Cela aurait pu être un regret. Celui de ne pas être allé à l’hôtel Ambos
Mundos (chambre 551), ni au bar La Floridita aux mojitos fameux, ni à la
Finca Vigia, un coin de paradis à un quart d’heure en voiture de la
capitale, sur les traces d’Hemingway. Ils furent successivement l’hôtel
où il descendait, le bar où il éclusait quotidiennement des cocktails et
sa maison. L’écrivain préféré de Fidel Castro avait choisi de résider à
Cuba dès les années 1930. Ce qui lui inspira son chefd’œuvre Le vieil
homme et la mer (1952) dont la parution fut suivie de près par
l’attribution du Prix Pulitzer en 1953 puis du prix Nobel de littérature
le 28 octobre 1954. Hemingway appartient, à mes yeux, à cette lignée de
conteurs qui importèrent du journalisme la culture du fait et le style
saccadé et rapide pour le mettre au service du roman.

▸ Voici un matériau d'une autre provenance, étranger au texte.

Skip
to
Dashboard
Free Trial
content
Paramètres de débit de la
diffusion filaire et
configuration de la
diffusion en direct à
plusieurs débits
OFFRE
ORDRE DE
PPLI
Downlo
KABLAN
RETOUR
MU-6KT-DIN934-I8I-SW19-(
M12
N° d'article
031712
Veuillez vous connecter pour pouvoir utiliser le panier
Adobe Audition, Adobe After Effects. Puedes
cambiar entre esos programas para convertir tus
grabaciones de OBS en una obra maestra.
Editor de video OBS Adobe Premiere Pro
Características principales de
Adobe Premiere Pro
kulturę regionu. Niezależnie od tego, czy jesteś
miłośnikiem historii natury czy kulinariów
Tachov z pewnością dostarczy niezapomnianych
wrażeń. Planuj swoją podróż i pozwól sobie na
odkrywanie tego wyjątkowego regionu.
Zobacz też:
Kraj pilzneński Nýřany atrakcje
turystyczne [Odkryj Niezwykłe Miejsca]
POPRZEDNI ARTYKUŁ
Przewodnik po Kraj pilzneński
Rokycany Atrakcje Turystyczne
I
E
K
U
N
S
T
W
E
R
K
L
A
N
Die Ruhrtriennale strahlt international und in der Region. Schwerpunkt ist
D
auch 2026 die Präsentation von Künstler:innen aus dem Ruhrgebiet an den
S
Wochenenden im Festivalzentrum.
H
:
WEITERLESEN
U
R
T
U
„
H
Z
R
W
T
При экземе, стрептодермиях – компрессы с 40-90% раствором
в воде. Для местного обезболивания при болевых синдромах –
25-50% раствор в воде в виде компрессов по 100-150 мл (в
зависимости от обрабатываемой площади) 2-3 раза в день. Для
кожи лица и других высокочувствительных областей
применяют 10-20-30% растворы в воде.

C’est bien lui qui
inspira Marquez(1), ami de Castro, qui n’a jamais cessé de le
revendiquer. Cela aurait pu être enfin ces virées hors des clous dans
les quartiers anciens de La Havane, véritables patchworks de couleurs
bigarrées, chaudes et lumineuses, où de vieux métis en marcel à la peau
de café brûlé, au visage creusé par les ans, fumaient des cigares bon
marché sur des chaises au milieu de la rue. Non, ce n’est rien de tout
cela. L’événement qui restera en moi comme une marque indélébile sera
cette poignée de main échangée avec le poète noir Nicolas Guillèn.
A. M.
1) Gabriel Garcia-Marquez, dit Gabo, qu’on appelait aussi
l’homme-continent, vient de décéder à Mexico où il résidait à l’âge de
87 ans. Je ne l’ai jamais rencontré mais il compte tellement dans ma
construction de lecteur que j’ai l’impression de le connaître. Son
univers m’est, en tout cas, lui, familier. Nul doute qu’il y aura un
retour sur lui dans cette balade du mentir/vrai.